Shabbat Shalom with a Heart Healthy Dose of Torah–Eikev

I remember preparing my first research paper in high school. Ms Lily Fulton (my all-time favorite teacher) told me that quoting one person is plagiarism while quoting many is research. She taught me that citing one source was not contemplative or creative. If one source is the sum total of one’s thought, the writer stagnates and learns nothing. One has to do the research through various sources in an effort to get a variety of thoughts on any given subject. The writer’s job, then, is to absorb and synthesize the material in an effort to either create an original thought or justify affirming an alliance with the ideas of a previous writer. I still love that lady!

Why does fake news proliferate? It happens because people will take the very first source they read on a given subject and presume that the writer is/was an expert with all knowledge and beyond scrutiny. We stopped conversing over the things that we read and started blindly throwing them at each other.

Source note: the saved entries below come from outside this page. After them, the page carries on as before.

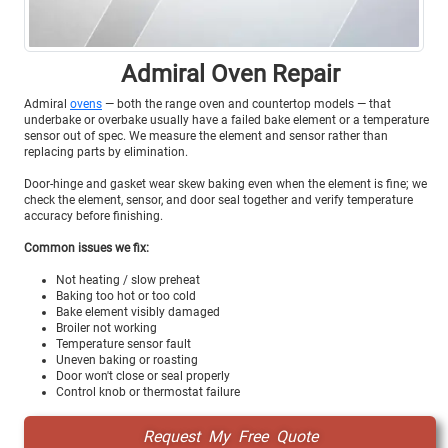
Admiral Oven Repair
Admiral
ovens
— both the range oven and countertop models — that
underbake or overbake usually have a failed bake element or a temperature
sensor out of spec. We measure the element and sensor rather than
replacing parts by elimination.
Door-hinge and gasket wear skew baking even when the element is fine; we
check the element, sensor, and door seal together and verify temperature
accuracy before finishing.
Common issues we fix:
Not heating / slow preheat
Baking too hot or too cold
Bake element visibly damaged
Broiler not working
Temperature sensor fault
Uneven baking or roasting
Door won't close or seal properly
Control knob or thermostat failure
Request My Free Quote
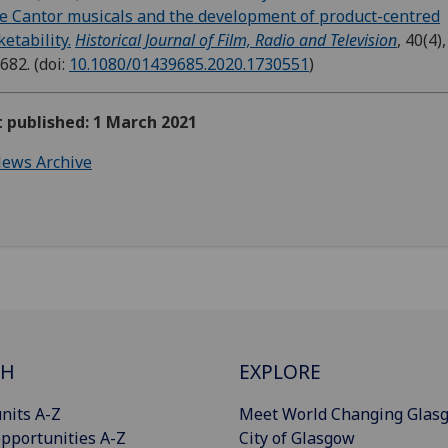
e Cantor musicals and the development of product-centred
etability.
Historical Journal of Film, Radio and Television
, 40(4),
-682.
(doi:
10.1080/01439685.2020.1730551
)
t published: 1 March 2021
ews Archive
CH
EXPLORE
nits A-Z
Meet World Changing Glas
pportunities A-Z
City of Glasgow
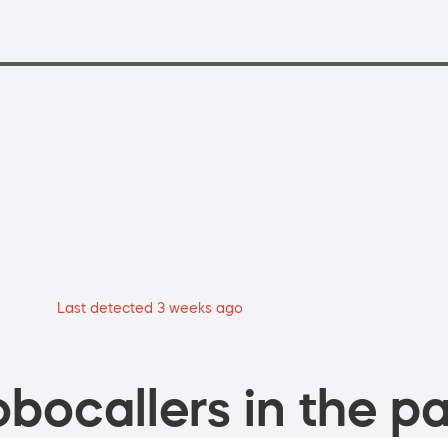
Last detected 3 weeks ago
bocallers in the pa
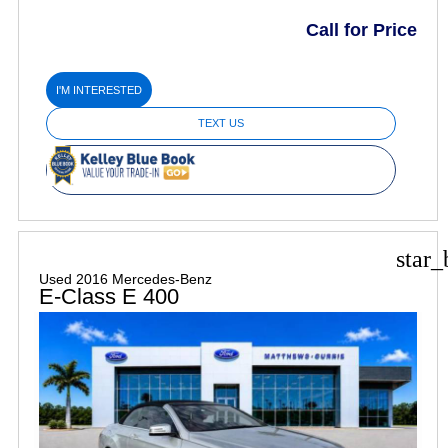
Call for Price
I'M INTERESTED
TEXT US
star_
Used 2016 Mercedes-Benz
E-Class E 400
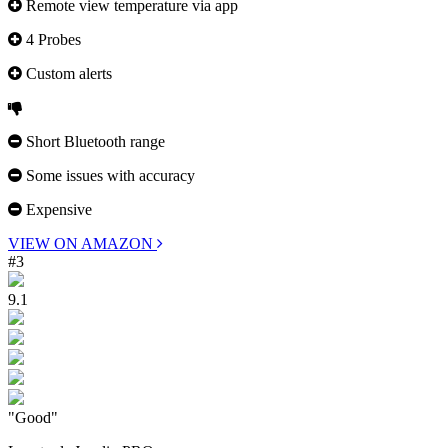
Remote view temperature via app
4 Probes
Custom alerts
Short Bluetooth range
Some issues with accuracy
Expensive
VIEW ON AMAZON
#3
9.1
"Good"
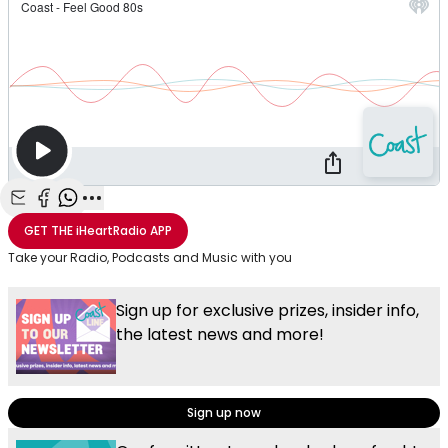
Share with Email
Share with Facebook
Share with WhatsApp
More share options
GET THE
iHeartRadio
APP
Take your Radio, Podcasts and Music with you
Sign up for exclusive prizes, insider info,
the latest news and more!
Sign up now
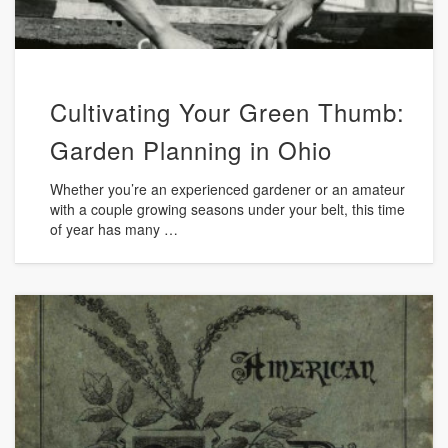
Cultivating Your Green Thumb:
Garden Planning in Ohio
Whether you’re an experienced gardener or an amateur
with a couple growing seasons under your belt, this time
of year has many …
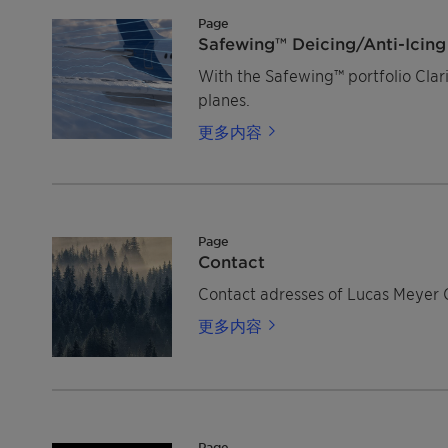
Page
Safewing™ Deicing/Anti-Icing 
With the Safewing™ portfolio Claria
planes.
更多内容
Page
Contact
Contact adresses of Lucas Meyer 
更多内容
Page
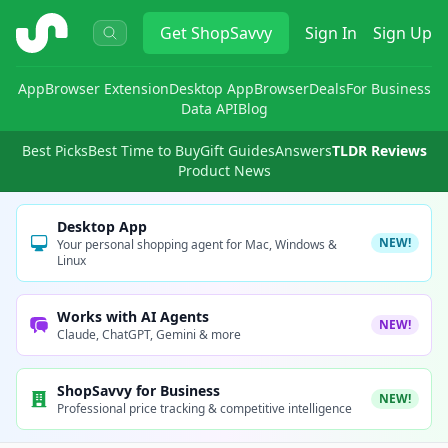
ShopSavvy
Get
ShopSavvy
Sign In
Sign Up
App
Browser Extension
Desktop App
Browser
Deals
For Business
Data API
Blog
Best Picks
Best Time to Buy
Gift Guides
Answers
TLDR Reviews
Product News
Desktop App
NEW!
Your personal shopping agent for Mac, Windows &
Linux
Works with AI Agents
NEW!
Claude, ChatGPT, Gemini & more
ShopSavvy for Business
NEW!
Professional price tracking & competitive intelligence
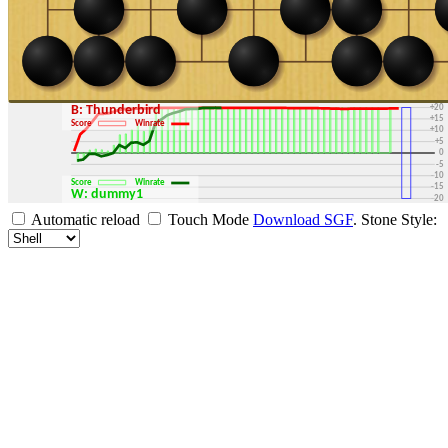
+30
+25
+20
B: Thunderbird
+15
Score
Winrate
+10
+5
0
-5
-10
Score
Winrate
-15
W: dummy1
-20
-25
Automatic reload
Touch Mode
Download SGF
.
Stone Style:
-30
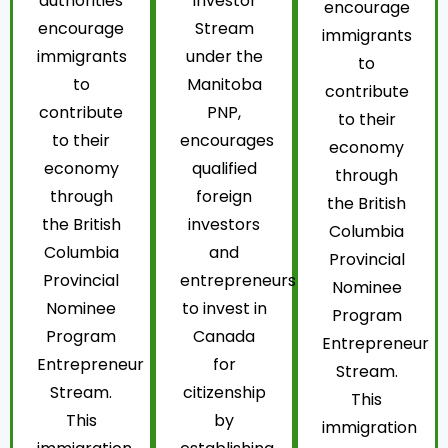
authorities
Investor
encourage
encourage
Stream
immigrants
immigrants
under the
to
to
Manitoba
contribute
contribute
PNP,
to their
to their
encourages
economy
economy
qualified
through
through
foreign
the British
the British
investors
Columbia
Columbia
and
Provincial
Provincial
entrepreneurs
Nominee
Nominee
to invest in
Program
Program
Canada
Entrepreneur
Entrepreneur
for
Stream.
Stream.
citizenship
This
This
by
immigration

So many people sit frustrated in front of computers, tired of the rhetoric being thrown at each other. When there is something important to share, we often miss it because of the noise that encapsulates all communication.

I cannot stop thinking of the Prophet Elijah’s encounter with God. Amidst all of the noise, the Prophet could discern God’s “kol demama dakah- still small voice.” These words pose an even greater impact given the bridge between last week’s Torah portion and this one. Last week, we read of the command to pay attention, “SHEMA-Listen!” This week, the first line from Torah commands us to not only pay attention, but to process what we hear. “It will be because you listen and pay attention and create with the teachings given to you that God can honor the blessings sworn to your ancestors.”

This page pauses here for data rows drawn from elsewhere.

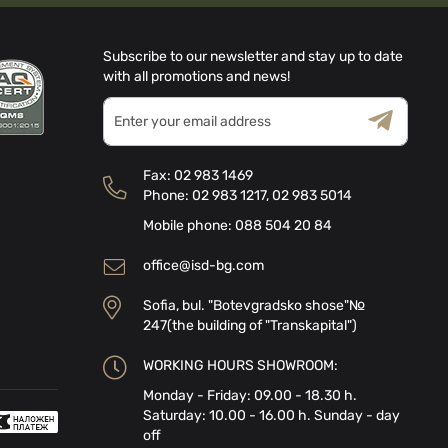
Subscribe to our newsletter and stay up to date
with all promotions and news!
Sign
Up
for
Terms & Conditions
Privacy Policy
Our
Fax:
02 983 1469
Newsletter:
Phone:
02 983 1217
,
02 983 5014
Mobile phone:
088 504 20 84
office@isd-bg.com
Sofia, bul. "Botevgradsko shose"№
247(the building of "Transkapital")
WORKING HOURS SHOWROOM:
Monday - Friday: 09.00 - 18.30 h.
Saturday: 10.00 - 16.00 h. Sunday - day
off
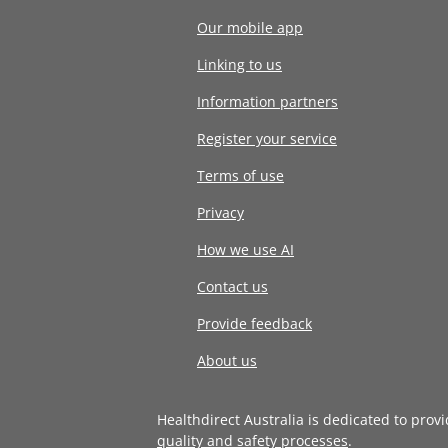
Our mobile app
Linking to us
Information partners
Register your service
Terms of use
Privacy
How we use AI
Contact us
Provide feedback
About us
Healthdirect Australia is dedicated to prov
quality and safety processes
.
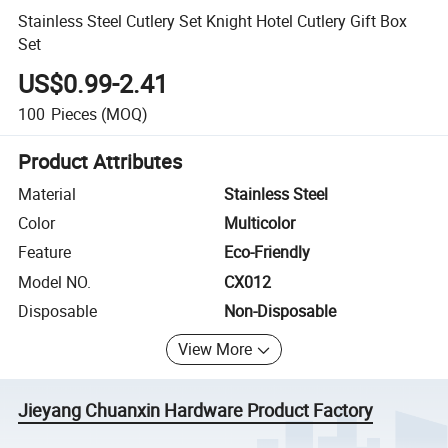
Stainless Steel Cutlery Set Knight Hotel Cutlery Gift Box
Set
US$0.99-2.41
100
Pieces
(MOQ)
Product Attributes
Material
Stainless Steel
Color
Multicolor
Feature
Eco-Friendly
Model NO.
CX012
Disposable
Non-Disposable
View More
Jieyang Chuanxin Hardware Product Factory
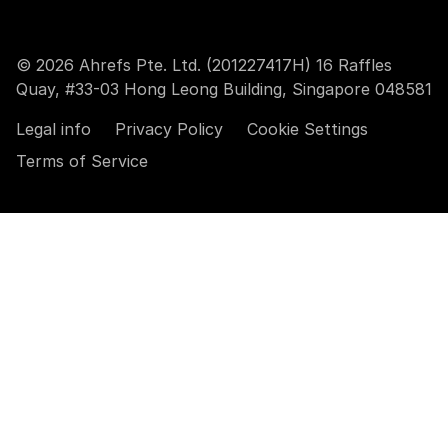
© 2026 Ahrefs Pte. Ltd. (201227417H) 16 Raffles
Quay, #33-03 Hong Leong Building, Singapore 048581
Legal info
Privacy Policy
Cookie Settings
Terms of Service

There is no Hebrew equivalent of the English word “obedience.” We translate the commands to pay attention or to do as obedient, but this understanding really is a theological misnomer and short cut. There is no sense of command in our tradition. Even the word “mitzvah” really best translates best as “strong ethically based suggestion to be unpacked and interpreted.” Our entire faith tradition roots in the need for engagement. We celebrate the volumes of diverse commentary that exist on single phrases of text. We teach, “Aelu v’aelu divrae Elohim Chayim – these words and these words are both the words of the living God.” We are not robots. Even giving due to those voices trying to devolve everything God into one myopic rule, if God had intended for there to be one point of view, certainly that “god” could have made it so.

Maybe this is why I get upset, and not just annoyed, when I see all of the bombastic rhetoric out there – from either side of any polarizing argument. People do not take the time to listen, research, or think for themselves. When someone disagrees with them, they default to screaming that the other person’s listening skills failed. So, not only don’t we listen, but even when we do, we get accused of not listening if we don’t change our mind to agree.

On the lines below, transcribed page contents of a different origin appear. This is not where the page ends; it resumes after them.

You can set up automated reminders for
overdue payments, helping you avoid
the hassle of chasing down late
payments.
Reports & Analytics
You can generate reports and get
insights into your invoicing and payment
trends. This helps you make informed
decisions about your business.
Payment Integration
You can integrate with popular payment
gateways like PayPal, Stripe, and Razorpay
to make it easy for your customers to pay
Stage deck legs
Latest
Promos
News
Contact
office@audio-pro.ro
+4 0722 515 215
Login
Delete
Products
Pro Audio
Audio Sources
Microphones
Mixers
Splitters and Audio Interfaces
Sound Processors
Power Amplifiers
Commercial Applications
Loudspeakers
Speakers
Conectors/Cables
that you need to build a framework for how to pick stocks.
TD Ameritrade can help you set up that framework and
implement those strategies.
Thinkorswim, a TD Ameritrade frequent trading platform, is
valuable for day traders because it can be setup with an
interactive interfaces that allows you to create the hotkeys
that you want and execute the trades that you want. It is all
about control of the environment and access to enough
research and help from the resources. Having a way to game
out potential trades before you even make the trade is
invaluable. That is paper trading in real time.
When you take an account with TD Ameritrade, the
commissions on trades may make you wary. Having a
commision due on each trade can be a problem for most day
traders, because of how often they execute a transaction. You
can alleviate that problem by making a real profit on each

Maybe it’s time to open the Bible again; to pay attention to what it has to teach us. It teaches us not to be literal (even in reading it). It teaches us to listen and engage. It teaches us to wrestle with what we hear and to grow from the engagement. Most importantly, it teaches us that society can only function when each of us commits to all of the above, while at the same, holding dignity for everyone else doing it, in the highest regard. I know, radical thought, we don’t have to agree to respect each other. Shabbat Shalom.